Her family said that she tested positive for COVID-19 while there, reportedly becoming one of four positive patients at the hospital.

“We started trying to FaceTime her and it was difficult because you would have to have the nurses there to hold the phone. My mom’s not technologically apt plus she was sick. She couldn’t barely even hold a phone,” Debbie Taylor said.

Then, Lacy suggested utilizing the House Party app that they use to play games while social distancing.

Unlike other video chat options, no one at the hospital has to press anything on the app for things to start.

“If you’re online on the app and somebody presses join, you just join right in,” Lacy Taylor told WLKY News.

By Saturday, she had a laptop to her grandmother’s nurse staff at Norton.

“We would get on and she’d kind of smile and talk to us, but as soon as those kids would get on she would grin from ear to ear. You’d kind of get some hope,” said Lacy Taylor.

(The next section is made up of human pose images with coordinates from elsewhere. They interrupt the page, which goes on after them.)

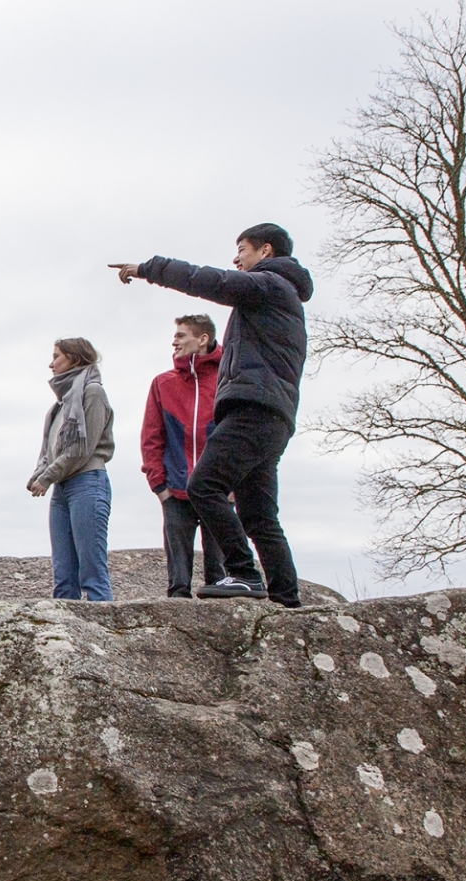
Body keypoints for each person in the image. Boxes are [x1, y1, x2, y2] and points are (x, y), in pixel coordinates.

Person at [110, 222, 313, 607]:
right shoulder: (284, 296)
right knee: (258, 515)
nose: (236, 258)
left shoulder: (269, 284)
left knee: (203, 485)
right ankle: (287, 598)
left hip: (253, 409)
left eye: (242, 249)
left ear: (265, 251)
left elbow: (212, 282)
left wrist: (150, 268)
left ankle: (245, 573)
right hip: (274, 416)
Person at [141, 315, 226, 597]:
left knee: (220, 579)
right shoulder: (163, 383)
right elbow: (151, 437)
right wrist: (159, 485)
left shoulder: (228, 379)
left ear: (202, 339)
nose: (174, 341)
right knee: (178, 585)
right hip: (175, 490)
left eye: (181, 335)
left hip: (218, 489)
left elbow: (240, 436)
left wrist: (236, 485)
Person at [27, 337, 115, 601]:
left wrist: (48, 476)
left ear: (74, 359)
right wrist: (38, 474)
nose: (51, 363)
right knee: (63, 575)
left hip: (88, 482)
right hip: (63, 489)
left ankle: (104, 635)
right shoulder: (61, 405)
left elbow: (81, 448)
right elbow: (48, 449)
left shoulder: (93, 392)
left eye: (57, 356)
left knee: (92, 571)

The family said it also eased their minds seeing the “royal” care she was getting from the nurses and medical staff.

“You (nurses) didn’t run in and out of the room. You were not scared. We saw you put your fingers through her hair and comfort her,” the granddaughter recalled.

They said the app also kept the family from forcing nurses into the contaminated hospital room more than they needed to be.

It was mainly the closure it provided that’s helping Debbie Taylor mourn her loss a little easier.

“There at the end, when we felt so helpless — just so very, very helpless — it was priceless that we were able to be as close to her as we could,” Debbie Taylor said. “We made the best of our situation and thank God there was the technology for it.”

The Taylors are already helping more families affected by COVID-19 to set up the House Party app.

They told WLKY’s Marvis Herring that they received several laptops and tablets to help their cause.

The family said at least three area hospitals have contacted them wanting to implement the technology.